At any rate, my replacement water controls will also be secured to the board which was actually positioned behind it, which actual holes were drilled in to provide support for. Logic would indicate that, when you've actually set up a board for such a thing, that you would also use a loop or something to make sure it actually STAYS attached to the board. Ever since I bought the place, if you pushed slightly on the faucet or tub spout, the entire pipe assembly rocked backwards because it wasn't secured at all. I intend to correct that deficiency.

I've also taken Thursday off, for the purpose of finishing off the bathroom repairs. I expect that by Thursday evening, the pipe work will be done, there'll be new faucets and a new bathtub spout, probably a new shower head too, and the aforementioned 'hatch' will be set up. However, the reinstallation of the toilet and resurfacing the floor will wait until the floor has actually finished drying out. Yes, I know Mom. I should probably buy stock in the company that makes damp-rid. You know, water just has not been my friend this year.

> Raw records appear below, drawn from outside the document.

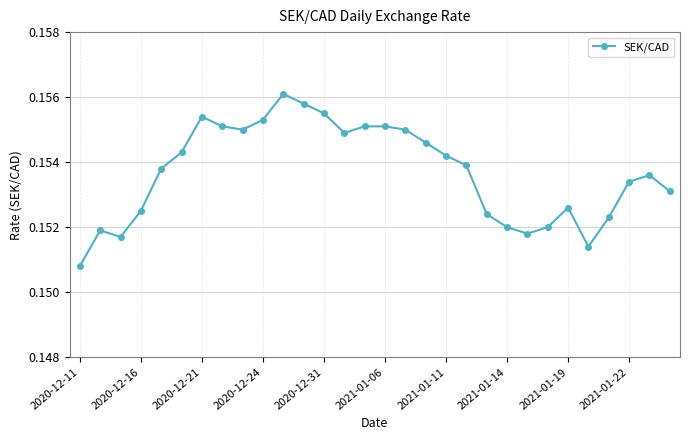

How many values are between 0 and 1?

30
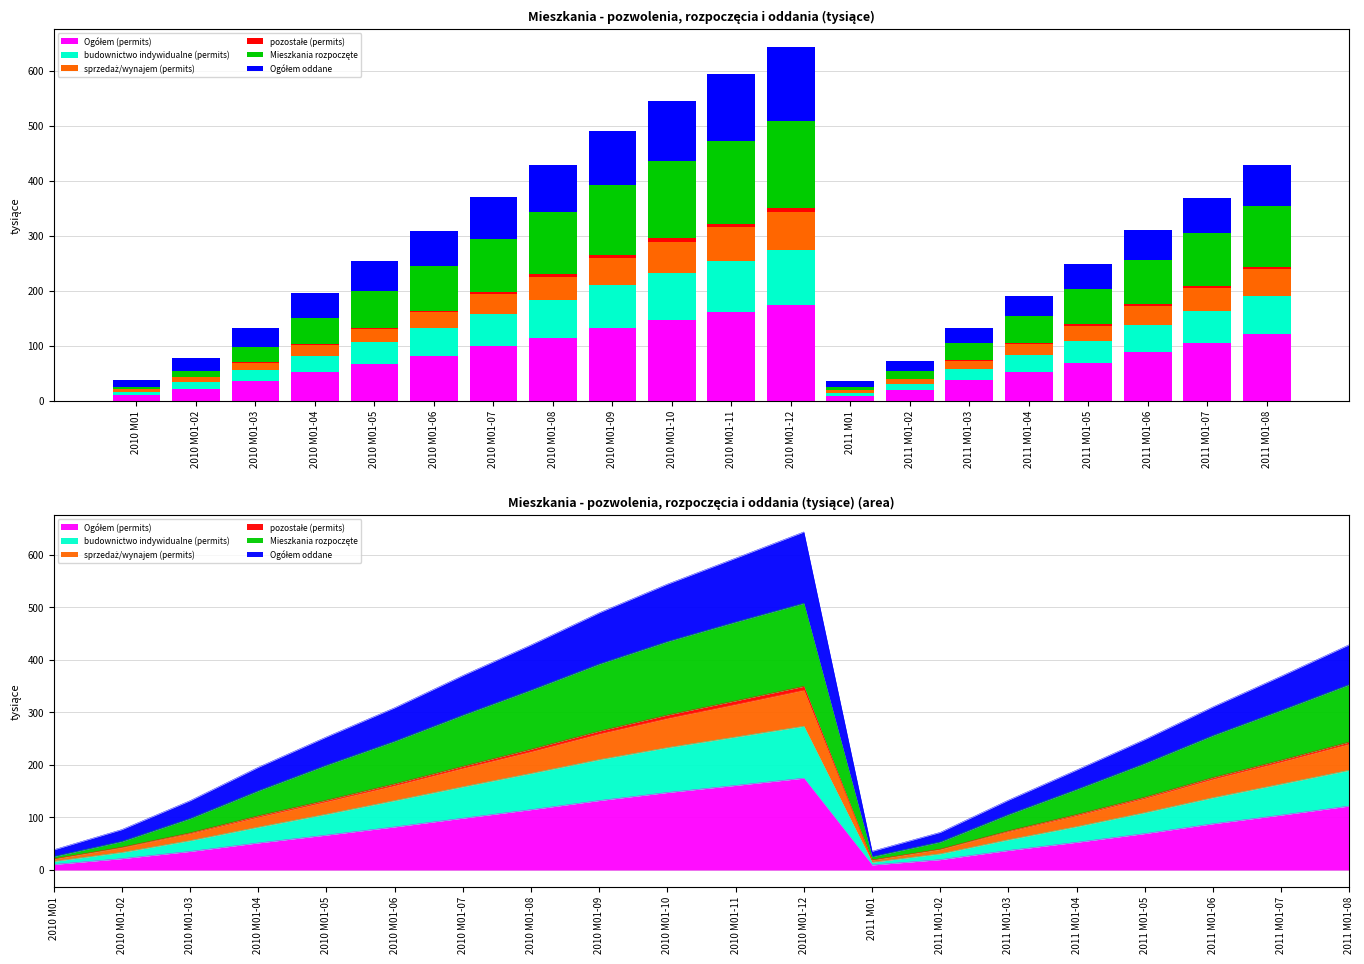

What is the minimum value for Ogółem (permits)?

9.6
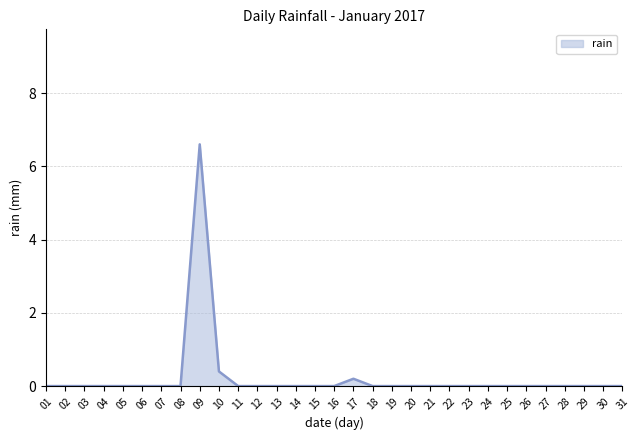

What is the greatest value displayed?

6.6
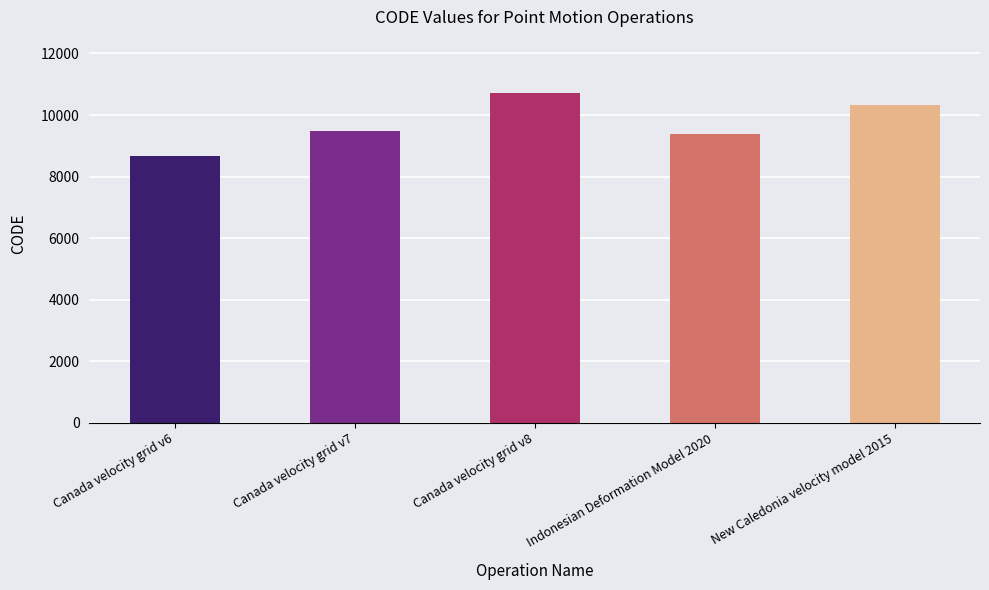

The chart shows a value of 11549 at Canada velocity grid v6. True or false?

False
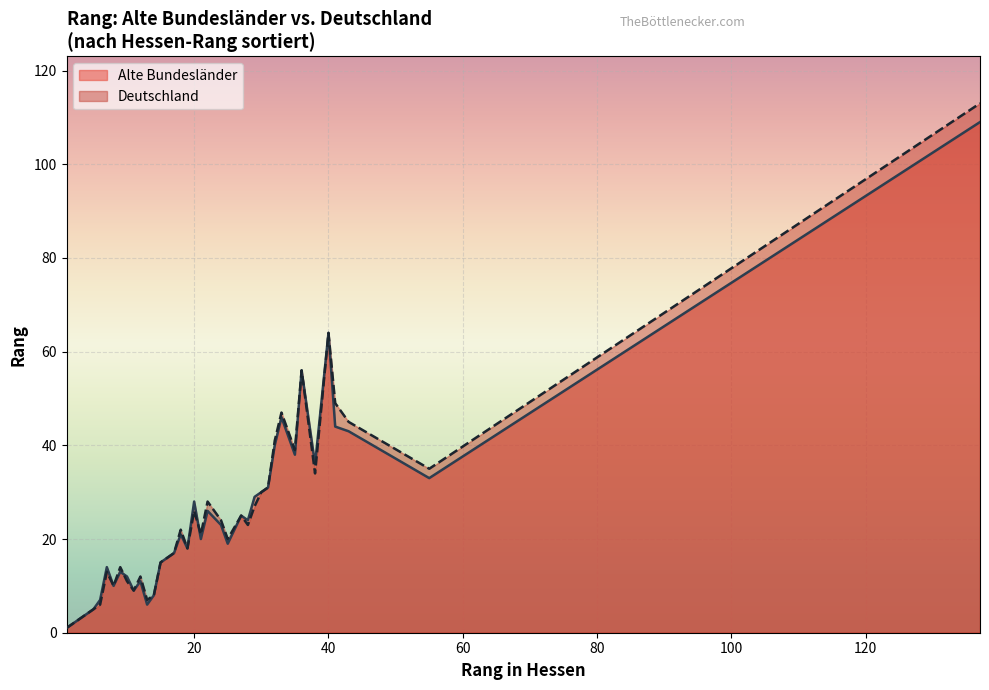

List the series in order of their overall mean, lowest first.

Alte Bundesländer, Deutschland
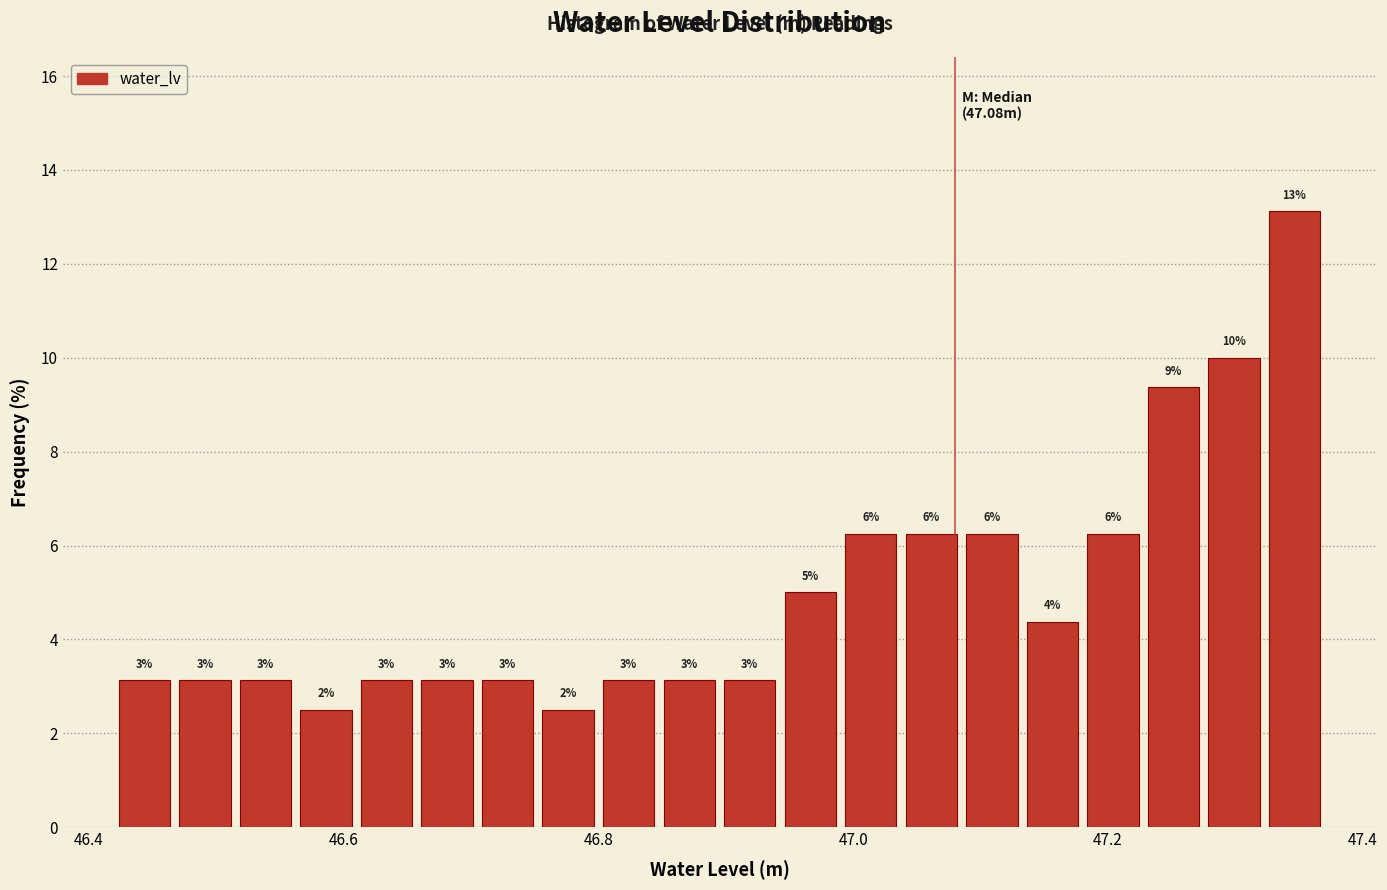

Around what value on the x-axis is the tallest bar? Give the approximate position of its centre, as read against the axis.

47.34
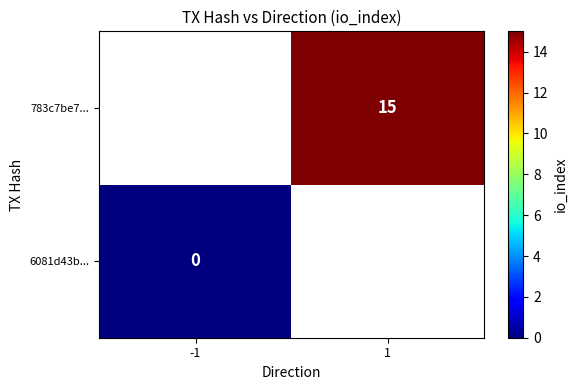

At how many categories does at least one series exceed 13?

1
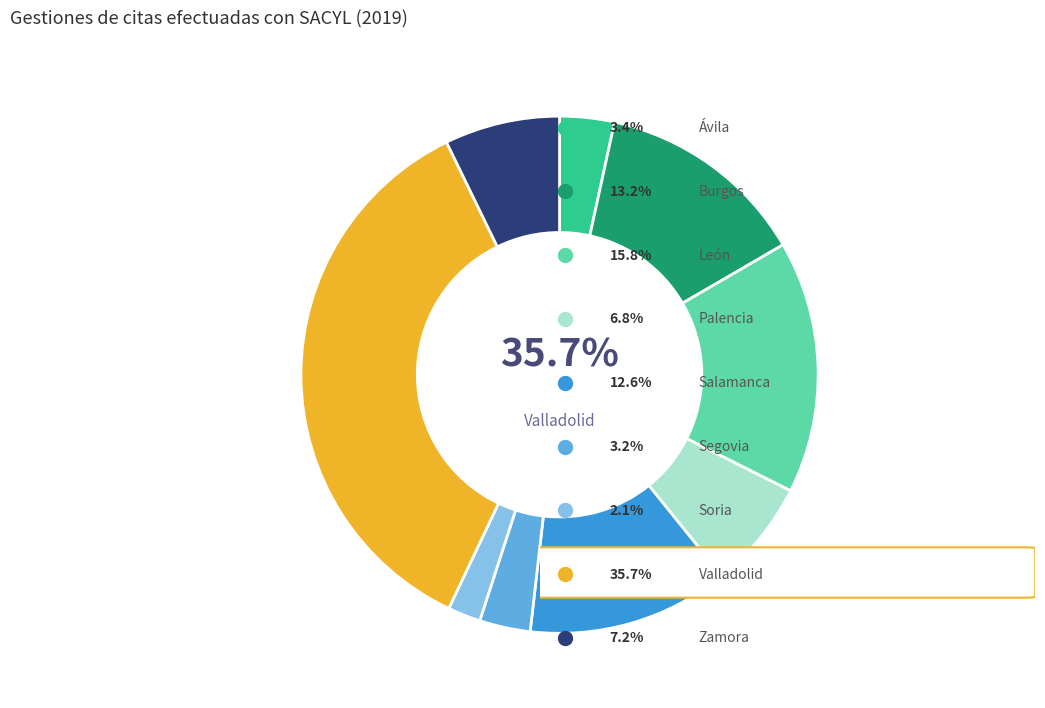

Count the number of slices in the pie.

9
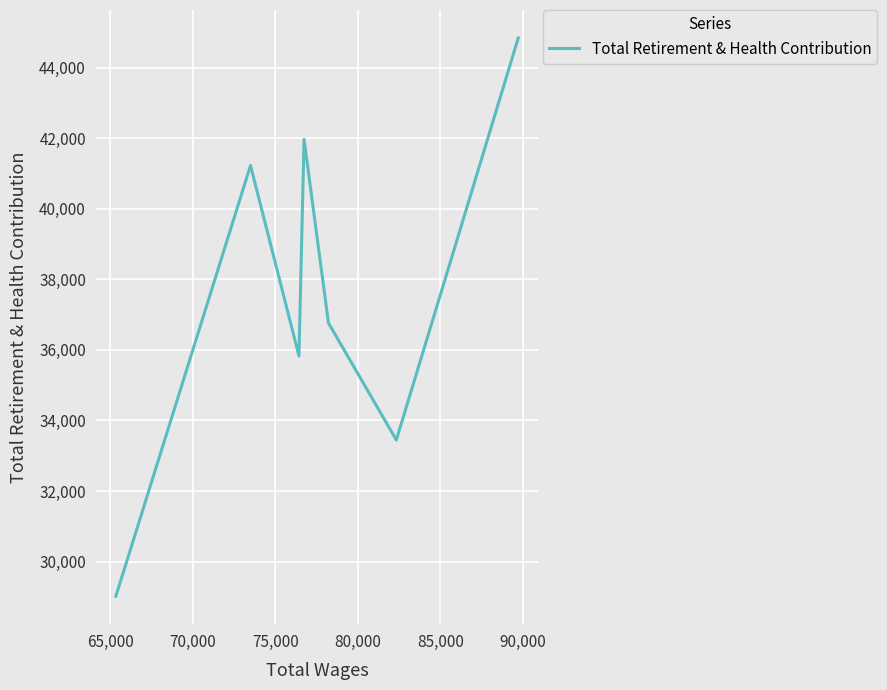

True or false: the data has more than 0 interior local peaks.

True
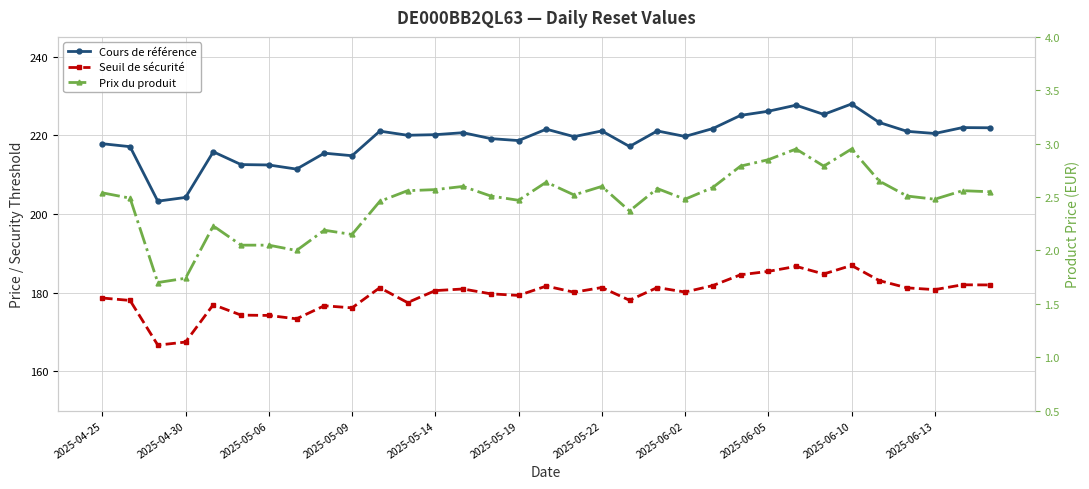

What is the value of the Cours de référence point at the 9th from the left?

215.4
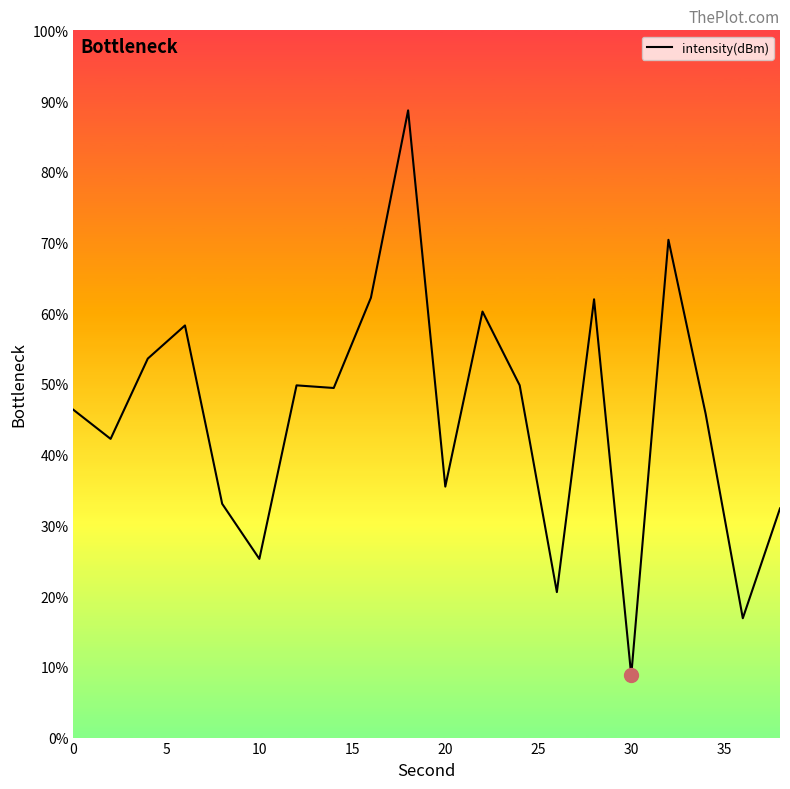

What is the difference between the maximum and minimum values?

79.9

To cap it all off, tonight has ended on a good note. I just learned that, back on the 4th of February, I sold my first two Shutterstock downloads. That means I've made a whole $0.40 so far. Hey, you may laugh, but it's precisely 40 cents more than I've ever made as a photographer before in my life. Come to think of it, it's $0.40 more than most people make on photography in their lives. The two 'winning photos' were actually windmill shots from Aunt Merle's farm. One close up and one distant shot. I thought the pelican photos were better, but that's just my opinion.